Ela, contudo, pondera que há “inúmeros fatores capazes de influenciar na ocorrência de lesão – uso de calçado inadequado, idade, prática de outros esportes, tipo de superfícies de treino, volume de treino – que vão além do fortalecimento da musculatura dos pés”. Além disso, pode-se destacar a atuação de lesões prévias, que aumentam as chances de contusão no mesmo local. Nesse cenário, o fortalecimento muscular consolida-se como essencial. Mas é categórica ao afirmar: “Todos precisam de fortalecimento, sem exceções”.

Alessandra reafirma a necessidade da prática desses procedimentos até para aqueles que praticam o esporte de maneira recreacional e garante que os exercícios podem ser praticados até pelos mais iniciantes para a prevenção das mais variadas lesões – não somente as que acometem o complexo tornozelo/pé e suas áreas periféricas. O fortalecimento dos pés e tornozelos podem evitar desde casos mais diretamente relacionados com os exercícios, como a fasceite plantear (inflamação de uma faixa espessa de tecido que liga o osso do calcanhar aos dedos), até dores no joelho, quadril, coxa e coluna – normalmente decorrente do excesso de repetições de um determinado movimento.

Esses exercícios, porém, não são para aquecimento e, portanto, podem ser realizados em qualquer período. A fisioterapeuta ensina algumas séries fáceis que podem ser feitas em qualquer lugar, por qualquer tipo atleta e que promovem o devido fortalecimento preventivo. Vamos a eles:
1) Elevação do arco do pé: Com o calcanhar e os dedos encostados no chão, elevar o arco do pé (a curva na parte interna dos pés). Fazer força com os músculos da sola do pé e sem diminuir a distância do calcanhar ao dedão. Devem ser feitas 3 séries de 15 repetições.
2) Encurtamento do pé (short foot): Com o calcanhar, os dedos e as cabeças dos metatarsos (ossinhos na sola do pé perto dos dedos) encostados no chão, elevar o arco do pé (a curva na parte interna dos pés), sem tirar os dedos ou as cabeças dos metatarsos do chão. Deve-se forçar com os músculos da sola do pé e sem diminuir a distância do calcanhar aos metatarsos. Faça 3 séries de 15 repetições.
3) Abrir e fechar os dedos dos pés: abrir os dedos dos pés bem devagar, levantando os dedos o mínimo possível. Três séries de 15 repetições cada.

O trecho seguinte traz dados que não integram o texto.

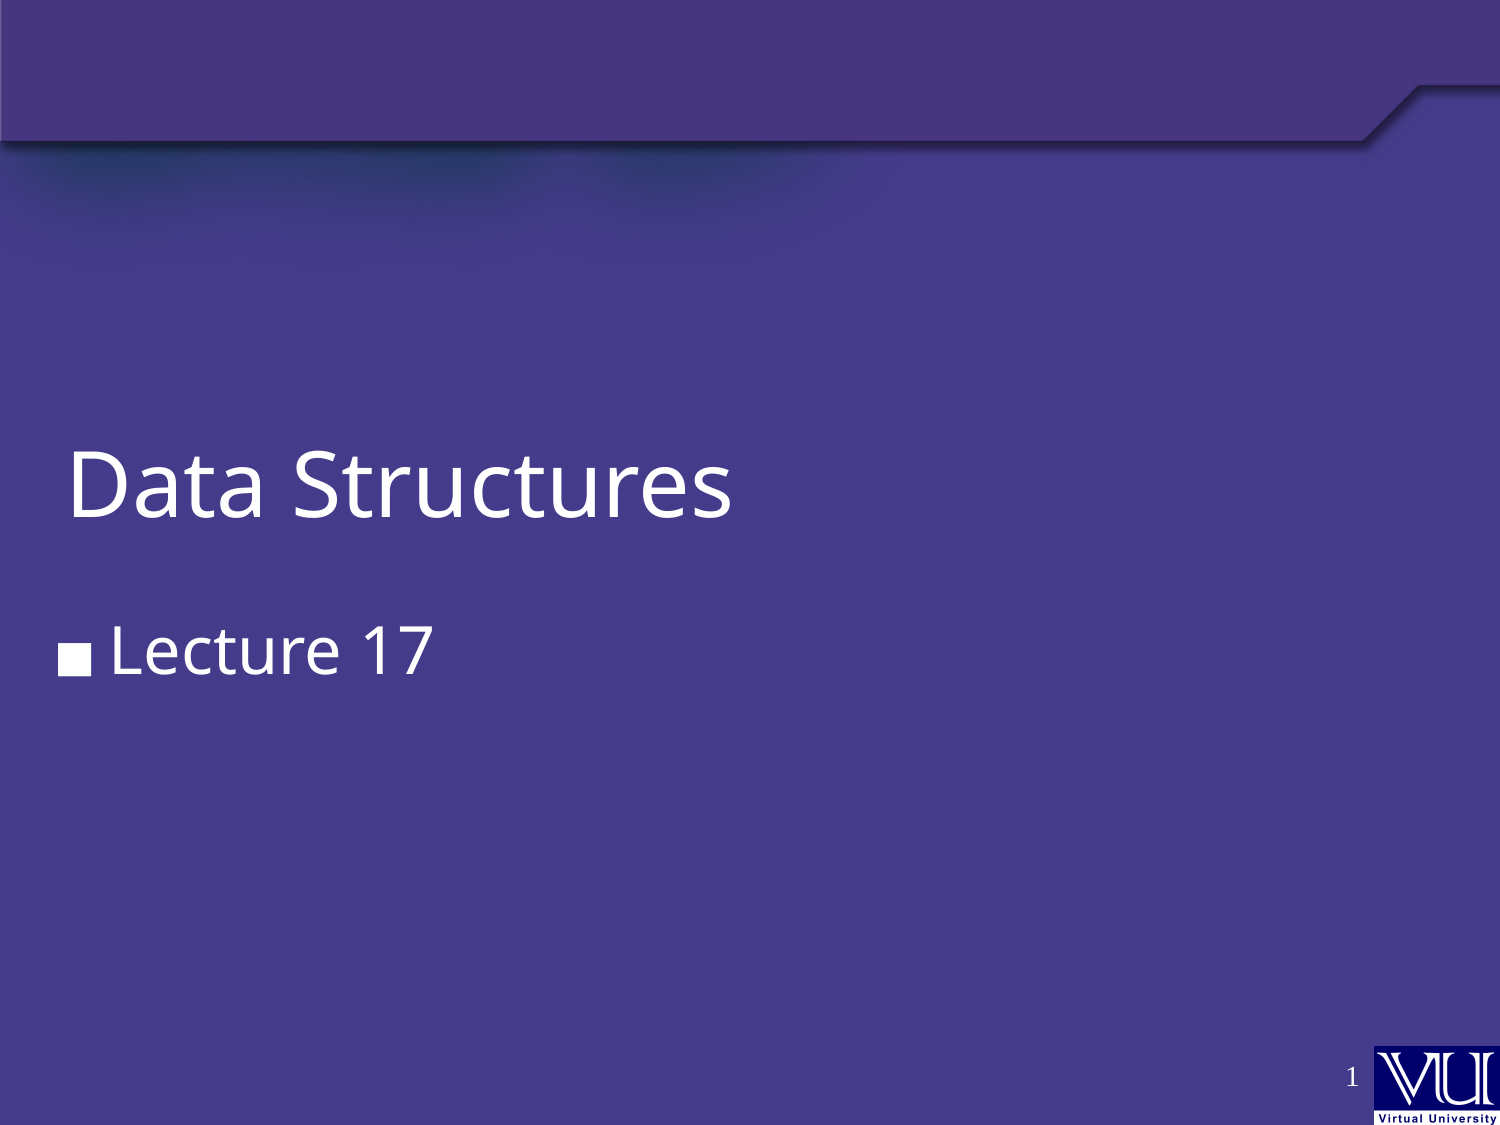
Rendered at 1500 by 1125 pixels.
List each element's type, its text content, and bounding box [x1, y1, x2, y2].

picture [0, 0, 1500, 1125]
text_box ‹#› [1062, 1049, 1375, 1125]
list Lecture 17 [37, 600, 1413, 988]
title Data Structures [50, 387, 1325, 575]
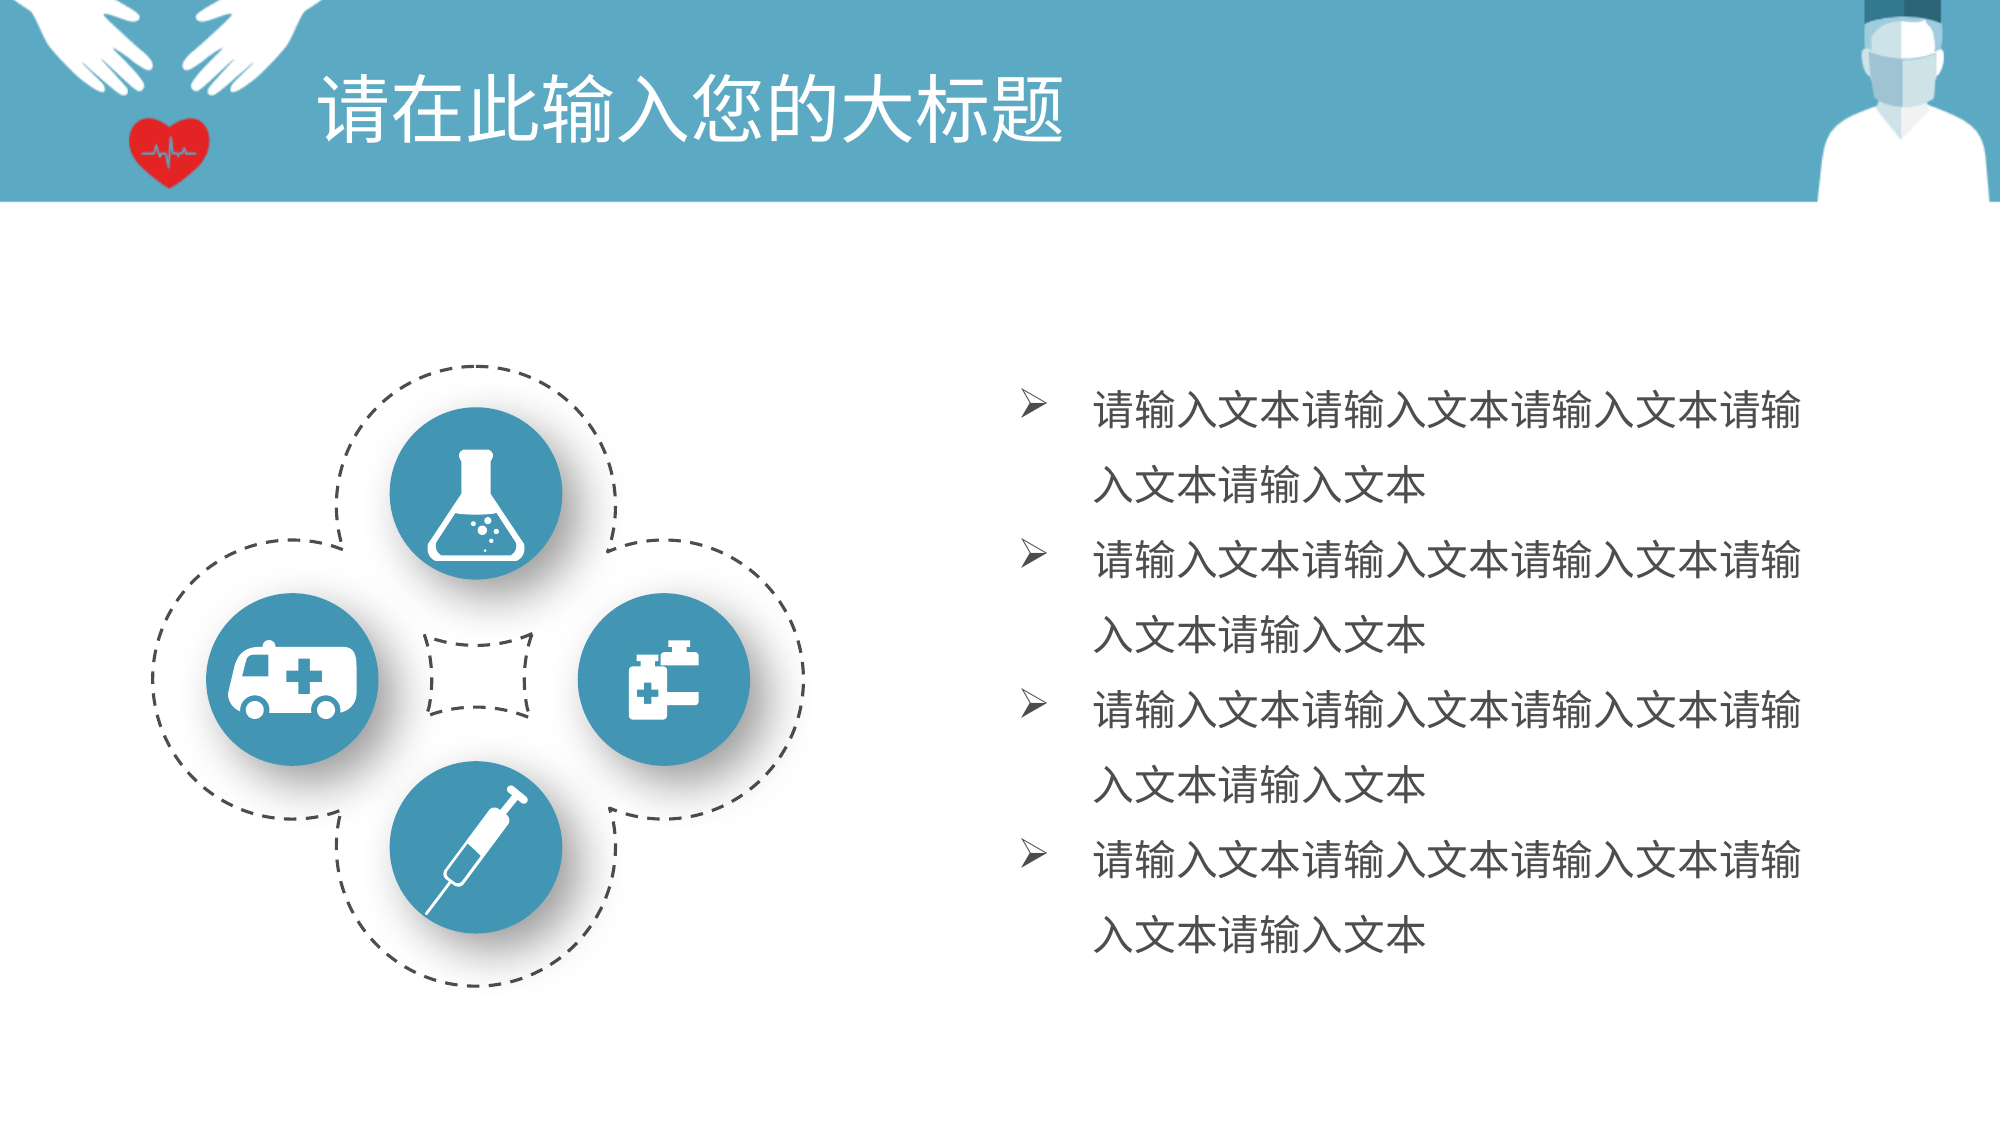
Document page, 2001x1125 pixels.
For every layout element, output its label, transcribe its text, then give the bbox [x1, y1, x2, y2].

text_box [245, 701, 264, 719]
text_box [577, 593, 751, 766]
text_box [336, 786, 501, 987]
title 请在此输入您的大标题 [300, 44, 1771, 184]
text_box [206, 593, 379, 766]
text_box [628, 640, 699, 720]
text_box [152, 366, 804, 886]
text_box [389, 761, 563, 934]
text_box [425, 785, 528, 915]
text_box [228, 640, 357, 713]
text_box [389, 407, 563, 580]
text_box [317, 701, 335, 719]
text_box 请输入文本请输入文本请输入文本请输入文本请输入文本 请输入文本请输入文本请输入文本请输入文本请输入文本 请输入文本请输入文本请输入文本请输入文本请输入文本 请输入文本请输入文本请输入文本请输入文本请输入文本 [1002, 277, 1835, 1041]
text_box [427, 449, 525, 561]
picture [0, 0, 2000, 1125]
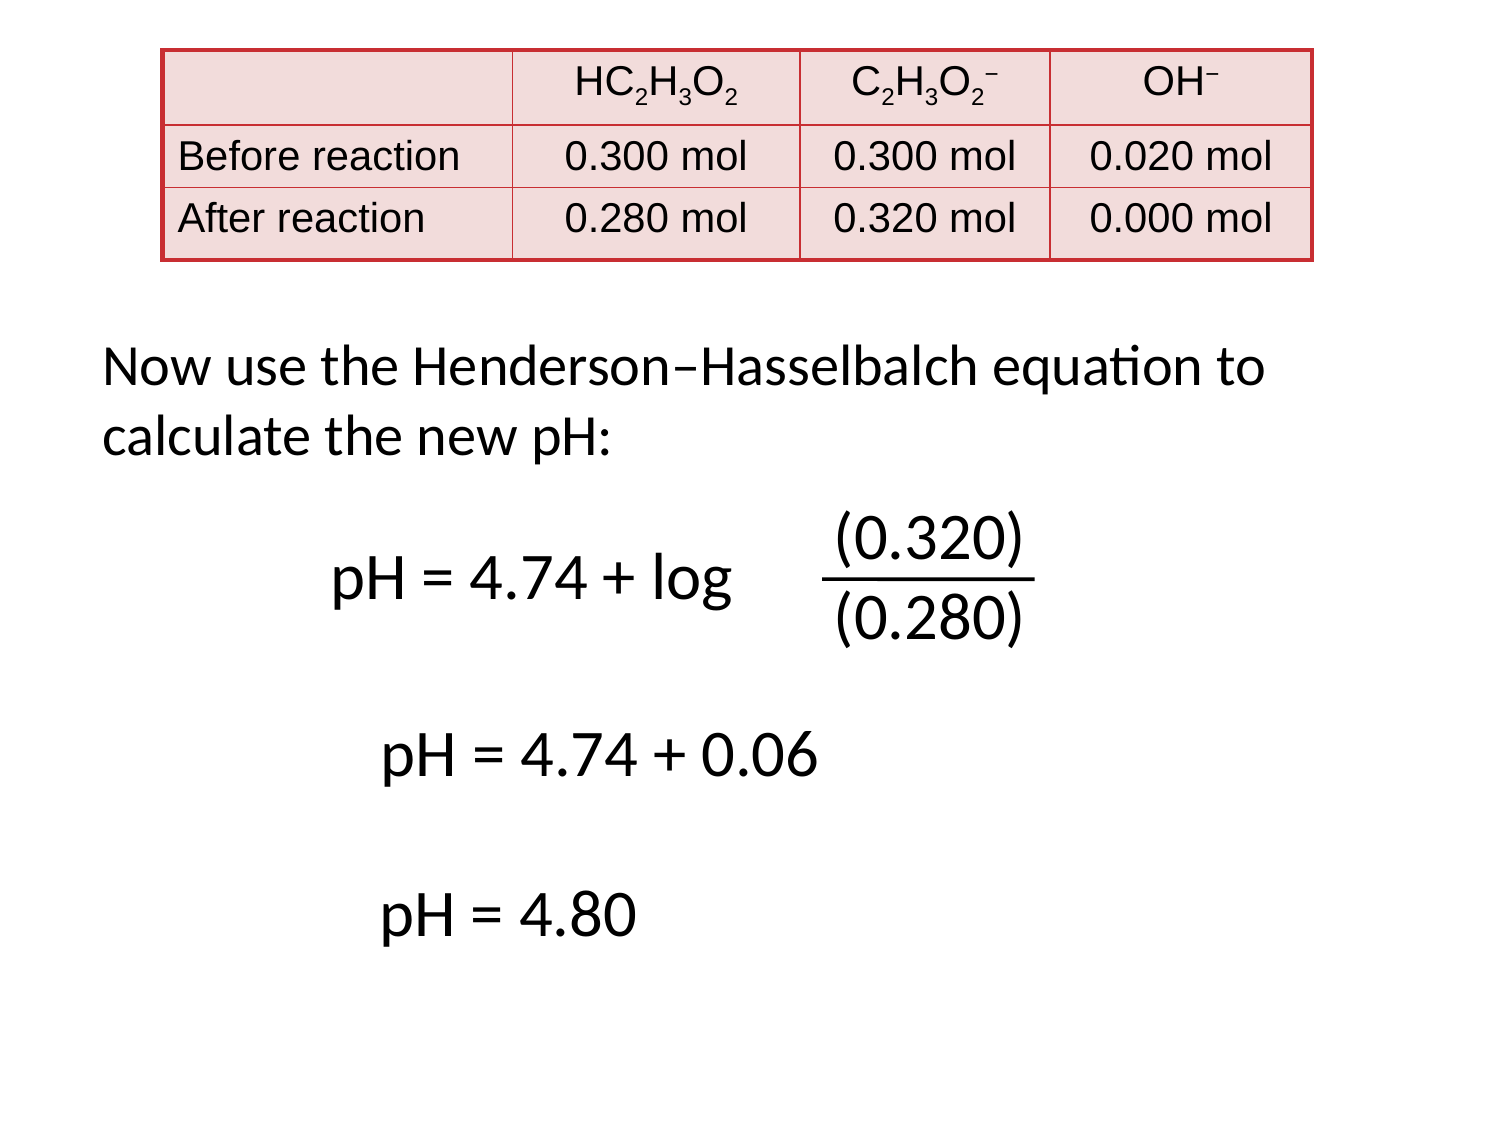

A fisioterapeuta aponta para necessidade e os benefícios da prática esportiva, mais especificamente da corrida, e salienta a necessidade de maior informação e participação das instituições públicas para que o esporte traga apenas benefícios a seus praticantes: “ações que incentivem, reforcem e auxiliem a prática de exercícios são de extrema importância. As instituições governamentais e privadas devem realizar trabalhos preventivos com seus atletas. Em geral, o trabalho preventivo já está bem difundido entre os praticantes de atividade física”.

Alessandra ressalta a importância da inclusão do novo protocolo desenvolvido no programa de prevenção das instituições – públicas e privadas – de saúde públicas: “não há nenhuma iniciativa de incluir os pés como foco de atenção nestes protocolos de prevenção, fortalecendo-os. Esse paradigma precisa mudar saindo o foco dos calçados e direcionando para fortalecimento dos pés, frequentemente negligenciado. Essa poderosa ferramenta tem 25 ossos, 33 articulações, 25 músculos e 108 ligamentos, estruturas estas que precisam ser exercitadas e são poderosos instrumentos de atenuação de impacto. Todas estas estruturas podem e são usadas para prevenção de lesões atenuando impactos, tal como vimos em nosso estudo”.